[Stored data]
--

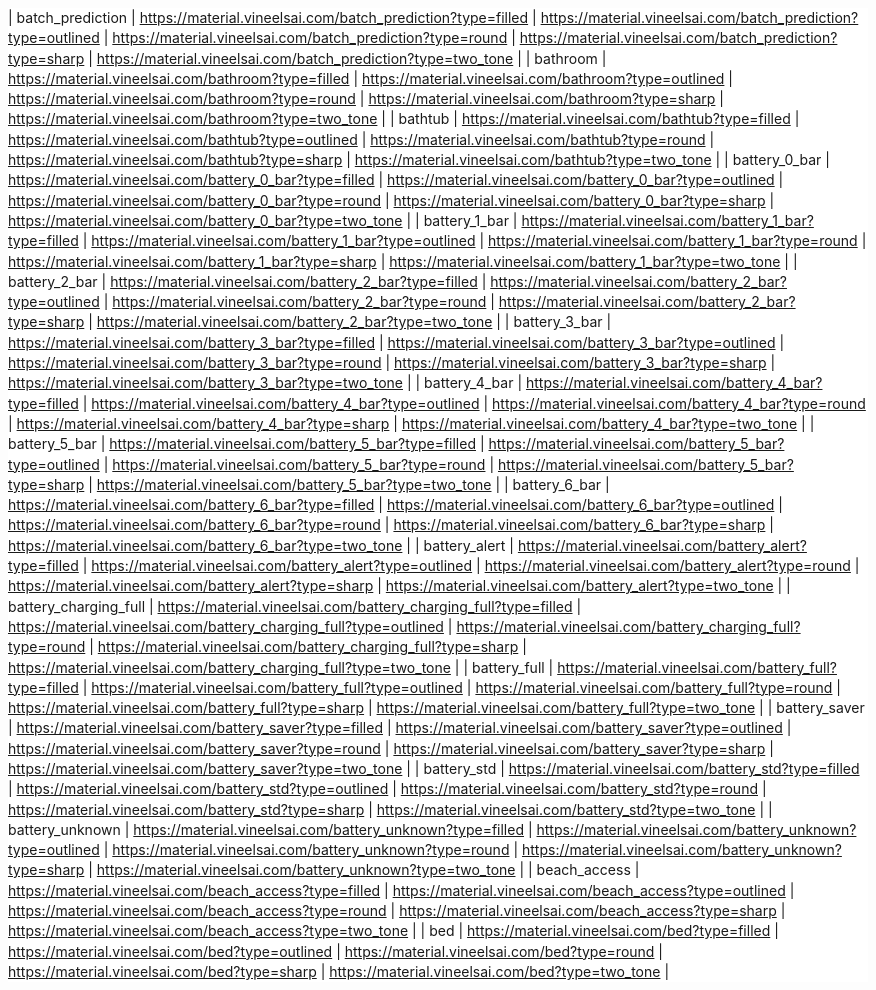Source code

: | batch_prediction | <https://material.vineelsai.com/batch_prediction?type=filled> | <https://material.vineelsai.com/batch_prediction?type=outlined> | <https://material.vineelsai.com/batch_prediction?type=round> | <https://material.vineelsai.com/batch_prediction?type=sharp> | <https://material.vineelsai.com/batch_prediction?type=two_tone> |
| bathroom | <https://material.vineelsai.com/bathroom?type=filled> | <https://material.vineelsai.com/bathroom?type=outlined> | <https://material.vineelsai.com/bathroom?type=round> | <https://material.vineelsai.com/bathroom?type=sharp> | <https://material.vineelsai.com/bathroom?type=two_tone> |
| bathtub | <https://material.vineelsai.com/bathtub?type=filled> | <https://material.vineelsai.com/bathtub?type=outlined> | <https://material.vineelsai.com/bathtub?type=round> | <https://material.vineelsai.com/bathtub?type=sharp> | <https://material.vineelsai.com/bathtub?type=two_tone> |
| battery_0_bar | <https://material.vineelsai.com/battery_0_bar?type=filled> | <https://material.vineelsai.com/battery_0_bar?type=outlined> | <https://material.vineelsai.com/battery_0_bar?type=round> | <https://material.vineelsai.com/battery_0_bar?type=sharp> | <https://material.vineelsai.com/battery_0_bar?type=two_tone> |
| battery_1_bar | <https://material.vineelsai.com/battery_1_bar?type=filled> | <https://material.vineelsai.com/battery_1_bar?type=outlined> | <https://material.vineelsai.com/battery_1_bar?type=round> | <https://material.vineelsai.com/battery_1_bar?type=sharp> | <https://material.vineelsai.com/battery_1_bar?type=two_tone> |
| battery_2_bar | <https://material.vineelsai.com/battery_2_bar?type=filled> | <https://material.vineelsai.com/battery_2_bar?type=outlined> | <https://material.vineelsai.com/battery_2_bar?type=round> | <https://material.vineelsai.com/battery_2_bar?type=sharp> | <https://material.vineelsai.com/battery_2_bar?type=two_tone> |
| battery_3_bar | <https://material.vineelsai.com/battery_3_bar?type=filled> | <https://material.vineelsai.com/battery_3_bar?type=outlined> | <https://material.vineelsai.com/battery_3_bar?type=round> | <https://material.vineelsai.com/battery_3_bar?type=sharp> | <https://material.vineelsai.com/battery_3_bar?type=two_tone> |
| battery_4_bar | <https://material.vineelsai.com/battery_4_bar?type=filled> | <https://material.vineelsai.com/battery_4_bar?type=outlined> | <https://material.vineelsai.com/battery_4_bar?type=round> | <https://material.vineelsai.com/battery_4_bar?type=sharp> | <https://material.vineelsai.com/battery_4_bar?type=two_tone> |
| battery_5_bar | <https://material.vineelsai.com/battery_5_bar?type=filled> | <https://material.vineelsai.com/battery_5_bar?type=outlined> | <https://material.vineelsai.com/battery_5_bar?type=round> | <https://material.vineelsai.com/battery_5_bar?type=sharp> | <https://material.vineelsai.com/battery_5_bar?type=two_tone> |
| battery_6_bar | <https://material.vineelsai.com/battery_6_bar?type=filled> | <https://material.vineelsai.com/battery_6_bar?type=outlined> | <https://material.vineelsai.com/battery_6_bar?type=round> | <https://material.vineelsai.com/battery_6_bar?type=sharp> | <https://material.vineelsai.com/battery_6_bar?type=two_tone> |
| battery_alert | <https://material.vineelsai.com/battery_alert?type=filled> | <https://material.vineelsai.com/battery_alert?type=outlined> | <https://material.vineelsai.com/battery_alert?type=round> | <https://material.vineelsai.com/battery_alert?type=sharp> | <https://material.vineelsai.com/battery_alert?type=two_tone> |
| battery_charging_full | <https://material.vineelsai.com/battery_charging_full?type=filled> | <https://material.vineelsai.com/battery_charging_full?type=outlined> | <https://material.vineelsai.com/battery_charging_full?type=round> | <https://material.vineelsai.com/battery_charging_full?type=sharp> | <https://material.vineelsai.com/battery_charging_full?type=two_tone> |
| battery_full | <https://material.vineelsai.com/battery_full?type=filled> | <https://material.vineelsai.com/battery_full?type=outlined> | <https://material.vineelsai.com/battery_full?type=round> | <https://material.vineelsai.com/battery_full?type=sharp> | <https://material.vineelsai.com/battery_full?type=two_tone> |
| battery_saver | <https://material.vineelsai.com/battery_saver?type=filled> | <https://material.vineelsai.com/battery_saver?type=outlined> | <https://material.vineelsai.com/battery_saver?type=round> | <https://material.vineelsai.com/battery_saver?type=sharp> | <https://material.vineelsai.com/battery_saver?type=two_tone> |
| battery_std | <https://material.vineelsai.com/battery_std?type=filled> | <https://material.vineelsai.com/battery_std?type=outlined> | <https://material.vineelsai.com/battery_std?type=round> | <https://material.vineelsai.com/battery_std?type=sharp> | <https://material.vineelsai.com/battery_std?type=two_tone> |
| battery_unknown | <https://material.vineelsai.com/battery_unknown?type=filled> | <https://material.vineelsai.com/battery_unknown?type=outlined> | <https://material.vineelsai.com/battery_unknown?type=round> | <https://material.vineelsai.com/battery_unknown?type=sharp> | <https://material.vineelsai.com/battery_unknown?type=two_tone> |
| beach_access | <https://material.vineelsai.com/beach_access?type=filled> | <https://material.vineelsai.com/beach_access?type=outlined> | <https://material.vineelsai.com/beach_access?type=round> | <https://material.vineelsai.com/beach_access?type=sharp> | <https://material.vineelsai.com/beach_access?type=two_tone> |
| bed | <https://material.vineelsai.com/bed?type=filled> | <https://material.vineelsai.com/bed?type=outlined> | <https://material.vineelsai.com/bed?type=round> | <https://material.vineelsai.com/bed?type=sharp> | <https://material.vineelsai.com/bed?type=two_tone> |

--

→ **Task instructions**: Retype each line above exactly and leave out any picture.

→ **Exercise response**:
Source code

: | batch_prediction | <https://material.vineelsai.com/batch_prediction?type=filled> | <https://material.vineelsai.com/batch_prediction?type=outlined> | <https://material.vineelsai.com/batch_prediction?type=round> | <https://material.vineelsai.com/batch_prediction?type=sharp> | <https://material.vineelsai.com/batch_prediction?type=two_tone> |
| bathroom | <https://material.vineelsai.com/bathroom?type=filled> | <https://material.vineelsai.com/bathroom?type=outlined> | <https://material.vineelsai.com/bathroom?type=round> | <https://material.vineelsai.com/bathroom?type=sharp> | <https://material.vineelsai.com/bathroom?type=two_tone> |
| bathtub | <https://material.vineelsai.com/bathtub?type=filled> | <https://material.vineelsai.com/bathtub?type=outlined> | <https://material.vineelsai.com/bathtub?type=round> | <https://material.vineelsai.com/bathtub?type=sharp> | <https://material.vineelsai.com/bathtub?type=two_tone> |
| battery_0_bar | <https://material.vineelsai.com/battery_0_bar?type=filled> | <https://material.vineelsai.com/battery_0_bar?type=outlined> | <https://material.vineelsai.com/battery_0_bar?type=round> | <https://material.vineelsai.com/battery_0_bar?type=sharp> | <https://material.vineelsai.com/battery_0_bar?type=two_tone> |
| battery_1_bar | <https://material.vineelsai.com/battery_1_bar?type=filled> | <https://material.vineelsai.com/battery_1_bar?type=outlined> | <https://material.vineelsai.com/battery_1_bar?type=round> | <https://material.vineelsai.com/battery_1_bar?type=sharp> | <https://material.vineelsai.com/battery_1_bar?type=two_tone> |
| battery_2_bar | <https://material.vineelsai.com/battery_2_bar?type=filled> | <https://material.vineelsai.com/battery_2_bar?type=outlined> | <https://material.vineelsai.com/battery_2_bar?type=round> | <https://material.vineelsai.com/battery_2_bar?type=sharp> | <https://material.vineelsai.com/battery_2_bar?type=two_tone> |
| battery_3_bar | <https://material.vineelsai.com/battery_3_bar?type=filled> | <https://material.vineelsai.com/battery_3_bar?type=outlined> | <https://material.vineelsai.com/battery_3_bar?type=round> | <https://material.vineelsai.com/battery_3_bar?type=sharp> | <https://material.vineelsai.com/battery_3_bar?type=two_tone> |
| battery_4_bar | <https://material.vineelsai.com/battery_4_bar?type=filled> | <https://material.vineelsai.com/battery_4_bar?type=outlined> | <https://material.vineelsai.com/battery_4_bar?type=round> | <https://material.vineelsai.com/battery_4_bar?type=sharp> | <https://material.vineelsai.com/battery_4_bar?type=two_tone> |
| battery_5_bar | <https://material.vineelsai.com/battery_5_bar?type=filled> | <https://material.vineelsai.com/battery_5_bar?type=outlined> | <https://material.vineelsai.com/battery_5_bar?type=round> | <https://material.vineelsai.com/battery_5_bar?type=sharp> | <https://material.vineelsai.com/battery_5_bar?type=two_tone> |
| battery_6_bar | <https://material.vineelsai.com/battery_6_bar?type=filled> | <https://material.vineelsai.com/battery_6_bar?type=outlined> | <https://material.vineelsai.com/battery_6_bar?type=round> | <https://material.vineelsai.com/battery_6_bar?type=sharp> | <https://material.vineelsai.com/battery_6_bar?type=two_tone> |
| battery_alert | <https://material.vineelsai.com/battery_alert?type=filled> | <https://material.vineelsai.com/battery_alert?type=outlined> | <https://material.vineelsai.com/battery_alert?type=round> | <https://material.vineelsai.com/battery_alert?type=sharp> | <https://material.vineelsai.com/battery_alert?type=two_tone> |
| battery_charging_full | <https://material.vineelsai.com/battery_charging_full?type=filled> | <https://material.vineelsai.com/battery_charging_full?type=outlined> | <https://material.vineelsai.com/battery_charging_full?type=round> | <https://material.vineelsai.com/battery_charging_full?type=sharp> | <https://material.vineelsai.com/battery_charging_full?type=two_tone> |
| battery_full | <https://material.vineelsai.com/battery_full?type=filled> | <https://material.vineelsai.com/battery_full?type=outlined> | <https://material.vineelsai.com/battery_full?type=round> | <https://material.vineelsai.com/battery_full?type=sharp> | <https://material.vineelsai.com/battery_full?type=two_tone> |
| battery_saver | <https://material.vineelsai.com/battery_saver?type=filled> | <https://material.vineelsai.com/battery_saver?type=outlined> | <https://material.vineelsai.com/battery_saver?type=round> | <https://material.vineelsai.com/battery_saver?type=sharp> | <https://material.vineelsai.com/battery_saver?type=two_tone> |
| battery_std | <https://material.vineelsai.com/battery_std?type=filled> | <https://material.vineelsai.com/battery_std?type=outlined> | <https://material.vineelsai.com/battery_std?type=round> | <https://material.vineelsai.com/battery_std?type=sharp> | <https://material.vineelsai.com/battery_std?type=two_tone> |
| battery_unknown | <https://material.vineelsai.com/battery_unknown?type=filled> | <https://material.vineelsai.com/battery_unknown?type=outlined> | <https://material.vineelsai.com/battery_unknown?type=round> | <https://material.vineelsai.com/battery_unknown?type=sharp> | <https://material.vineelsai.com/battery_unknown?type=two_tone> |
| beach_access | <https://material.vineelsai.com/beach_access?type=filled> | <https://material.vineelsai.com/beach_access?type=outlined> | <https://material.vineelsai.com/beach_access?type=round> | <https://material.vineelsai.com/beach_access?type=sharp> | <https://material.vineelsai.com/beach_access?type=two_tone> |
| bed | <https://material.vineelsai.com/bed?type=filled> | <https://material.vineelsai.com/bed?type=outlined> | <https://material.vineelsai.com/bed?type=round> | <https://material.vineelsai.com/bed?type=sharp> | <https://material.vineelsai.com/bed?type=two_tone> |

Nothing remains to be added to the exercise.